The shares of Class B Common Stock being reported hereby (the
"Shares") were acquired by Mr. Savitsky in connection with the Company's plan
of recapitalization (the "Recapitalization Plan"). Pursuant to the
Recapitalization Plan, among other things, the Company amended its Restated
Certificate of Incorporation to eliminate the Company's previously authorized
single class of Common Stock (the "Common Stock") and authorized for issuance
50,000,000 shares of Class A Common Stock, $.01 par value per share (the
"Class A Common Stock") and 1,450,000 shares of Class B Common Stock. Shares of
Common Stock held by stockholders of the Company for more than four years
were automatically converted into an equal number of shares of Class B Common
Stock, and all other shares of Common Stock were automatically converted into
an equal number of shares of Class A Common Stock. A holder of shares of
Class A Common Stock is entitled to one vote per share and a holder of Class
B Common Stock is entitled to ten votes per share on all matters submitted to
the Company's stockholders for their vote. Mr. Savitsky was the beneficial
owner for more than four years of 342,738 shares of Common Stock, and
accordingly, was issued 342,738 shares of Class B Common Stock in the
Recapitalization Plan. Mr. Savitsky paid no additional consideration for the
Shares.
ITEM 4. PURPOSE OF TRANSACTION.
Mr. Savitsky acquired the shares in compliance with the Company's
Recapitalization Plan discussed in Item 3 above. Mr. Savitsky does not have
any plans or proposals which relate to or would result in any of the actions
specified in Item 4 of Schedule 13D.
ITEM 5. INTEREST IN SECURITIES OF THE ISSUER.

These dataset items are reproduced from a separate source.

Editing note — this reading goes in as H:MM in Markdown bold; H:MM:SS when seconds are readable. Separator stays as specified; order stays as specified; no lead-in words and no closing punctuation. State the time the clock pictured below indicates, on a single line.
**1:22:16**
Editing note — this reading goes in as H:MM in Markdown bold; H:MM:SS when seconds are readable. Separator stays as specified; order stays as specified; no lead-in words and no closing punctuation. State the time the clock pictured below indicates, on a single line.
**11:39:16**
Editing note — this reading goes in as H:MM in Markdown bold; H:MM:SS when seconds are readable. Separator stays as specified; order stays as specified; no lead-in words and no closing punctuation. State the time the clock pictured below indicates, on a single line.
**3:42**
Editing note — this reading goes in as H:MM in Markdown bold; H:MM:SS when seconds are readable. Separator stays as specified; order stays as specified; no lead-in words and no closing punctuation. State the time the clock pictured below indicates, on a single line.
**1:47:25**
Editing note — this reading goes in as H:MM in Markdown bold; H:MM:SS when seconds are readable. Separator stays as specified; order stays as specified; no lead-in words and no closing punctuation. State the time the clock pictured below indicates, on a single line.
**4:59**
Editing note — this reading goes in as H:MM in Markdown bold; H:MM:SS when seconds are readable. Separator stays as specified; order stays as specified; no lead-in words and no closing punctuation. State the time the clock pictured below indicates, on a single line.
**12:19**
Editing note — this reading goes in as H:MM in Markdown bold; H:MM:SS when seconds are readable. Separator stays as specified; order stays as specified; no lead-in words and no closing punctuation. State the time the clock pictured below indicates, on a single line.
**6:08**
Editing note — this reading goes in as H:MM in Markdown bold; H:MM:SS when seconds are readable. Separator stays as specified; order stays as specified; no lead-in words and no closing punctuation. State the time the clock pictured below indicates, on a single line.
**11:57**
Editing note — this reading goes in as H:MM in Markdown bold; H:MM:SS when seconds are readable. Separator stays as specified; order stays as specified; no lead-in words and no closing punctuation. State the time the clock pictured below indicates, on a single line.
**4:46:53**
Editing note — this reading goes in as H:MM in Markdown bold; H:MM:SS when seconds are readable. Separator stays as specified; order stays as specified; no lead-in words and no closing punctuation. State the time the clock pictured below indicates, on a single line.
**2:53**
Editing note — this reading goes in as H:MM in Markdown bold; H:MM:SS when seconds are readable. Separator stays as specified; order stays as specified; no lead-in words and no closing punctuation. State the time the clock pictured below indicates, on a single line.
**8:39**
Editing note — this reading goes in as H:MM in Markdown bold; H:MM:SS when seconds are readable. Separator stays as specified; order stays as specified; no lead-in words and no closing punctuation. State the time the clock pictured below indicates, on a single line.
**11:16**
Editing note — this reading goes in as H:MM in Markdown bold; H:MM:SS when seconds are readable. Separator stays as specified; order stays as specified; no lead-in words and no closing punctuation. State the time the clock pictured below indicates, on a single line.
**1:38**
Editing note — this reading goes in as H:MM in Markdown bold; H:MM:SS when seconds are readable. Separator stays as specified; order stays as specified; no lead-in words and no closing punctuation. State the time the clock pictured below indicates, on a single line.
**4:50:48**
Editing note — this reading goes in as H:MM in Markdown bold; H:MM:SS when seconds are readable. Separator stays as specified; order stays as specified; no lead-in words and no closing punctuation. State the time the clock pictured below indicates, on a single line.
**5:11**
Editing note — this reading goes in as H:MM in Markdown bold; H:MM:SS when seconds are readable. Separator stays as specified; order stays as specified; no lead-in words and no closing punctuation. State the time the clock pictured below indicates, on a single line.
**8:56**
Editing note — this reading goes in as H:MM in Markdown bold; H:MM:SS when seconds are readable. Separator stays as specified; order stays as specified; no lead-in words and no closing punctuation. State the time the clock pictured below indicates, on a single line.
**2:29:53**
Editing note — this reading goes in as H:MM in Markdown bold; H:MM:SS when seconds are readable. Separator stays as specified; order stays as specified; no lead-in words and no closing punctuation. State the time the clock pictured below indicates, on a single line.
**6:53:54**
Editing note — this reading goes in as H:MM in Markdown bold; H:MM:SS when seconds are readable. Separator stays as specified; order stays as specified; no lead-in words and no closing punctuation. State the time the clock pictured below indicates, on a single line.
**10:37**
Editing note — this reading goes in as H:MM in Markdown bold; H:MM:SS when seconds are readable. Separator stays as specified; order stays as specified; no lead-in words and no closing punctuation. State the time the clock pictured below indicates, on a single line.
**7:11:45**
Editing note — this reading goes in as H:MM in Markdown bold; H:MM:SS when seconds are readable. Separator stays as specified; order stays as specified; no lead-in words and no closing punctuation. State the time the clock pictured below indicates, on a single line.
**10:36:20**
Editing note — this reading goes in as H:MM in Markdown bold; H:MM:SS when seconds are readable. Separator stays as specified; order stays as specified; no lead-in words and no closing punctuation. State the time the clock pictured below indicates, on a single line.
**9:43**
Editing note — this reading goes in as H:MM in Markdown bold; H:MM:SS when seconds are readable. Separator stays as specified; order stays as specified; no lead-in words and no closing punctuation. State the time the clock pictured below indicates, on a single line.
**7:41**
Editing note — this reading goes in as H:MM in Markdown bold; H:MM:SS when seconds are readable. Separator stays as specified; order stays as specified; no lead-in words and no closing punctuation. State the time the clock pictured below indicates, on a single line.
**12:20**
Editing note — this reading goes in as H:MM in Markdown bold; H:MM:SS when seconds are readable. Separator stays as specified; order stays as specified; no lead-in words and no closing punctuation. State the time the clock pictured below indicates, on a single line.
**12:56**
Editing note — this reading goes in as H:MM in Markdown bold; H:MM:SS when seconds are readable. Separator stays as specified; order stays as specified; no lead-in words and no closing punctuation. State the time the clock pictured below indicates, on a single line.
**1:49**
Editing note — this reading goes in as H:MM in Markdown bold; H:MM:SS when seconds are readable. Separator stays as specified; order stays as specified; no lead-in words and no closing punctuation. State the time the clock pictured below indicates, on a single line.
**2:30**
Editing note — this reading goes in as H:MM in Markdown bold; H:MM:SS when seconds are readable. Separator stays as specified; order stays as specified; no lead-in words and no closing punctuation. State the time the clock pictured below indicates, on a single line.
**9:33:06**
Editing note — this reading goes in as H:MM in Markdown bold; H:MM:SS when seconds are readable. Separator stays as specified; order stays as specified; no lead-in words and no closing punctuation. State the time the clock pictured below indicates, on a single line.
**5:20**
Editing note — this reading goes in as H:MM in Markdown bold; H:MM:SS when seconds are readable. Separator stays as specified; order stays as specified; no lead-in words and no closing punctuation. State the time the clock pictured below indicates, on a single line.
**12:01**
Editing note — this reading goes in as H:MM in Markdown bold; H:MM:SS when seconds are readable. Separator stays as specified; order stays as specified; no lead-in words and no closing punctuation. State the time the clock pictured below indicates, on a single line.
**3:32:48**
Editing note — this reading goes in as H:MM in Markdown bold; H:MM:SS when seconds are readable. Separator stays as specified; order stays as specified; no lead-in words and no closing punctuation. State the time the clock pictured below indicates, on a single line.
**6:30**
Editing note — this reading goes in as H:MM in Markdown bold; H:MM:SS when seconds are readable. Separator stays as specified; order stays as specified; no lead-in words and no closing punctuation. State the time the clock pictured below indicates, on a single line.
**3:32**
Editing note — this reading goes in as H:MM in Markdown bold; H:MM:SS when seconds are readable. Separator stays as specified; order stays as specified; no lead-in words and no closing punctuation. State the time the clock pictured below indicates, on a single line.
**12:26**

(a) (b) Mr. Savitsky beneficially owns 344,738 shares of Class B
Common Stock (representing 28.5% of the outstanding Class B Common Stock),
has sole power with respect to the voting and disposition of 342,738 of such
shares and has shared power with respect to the voting of 2,000 of such
shares pursuant to the grant to Mr. Savitsky of a ten year revocable proxy by
Ephraim Koschitzki (Although Mr. Savitsky is not furnished with verifiable
information with respect to the number of shares beneficially owned by Mr.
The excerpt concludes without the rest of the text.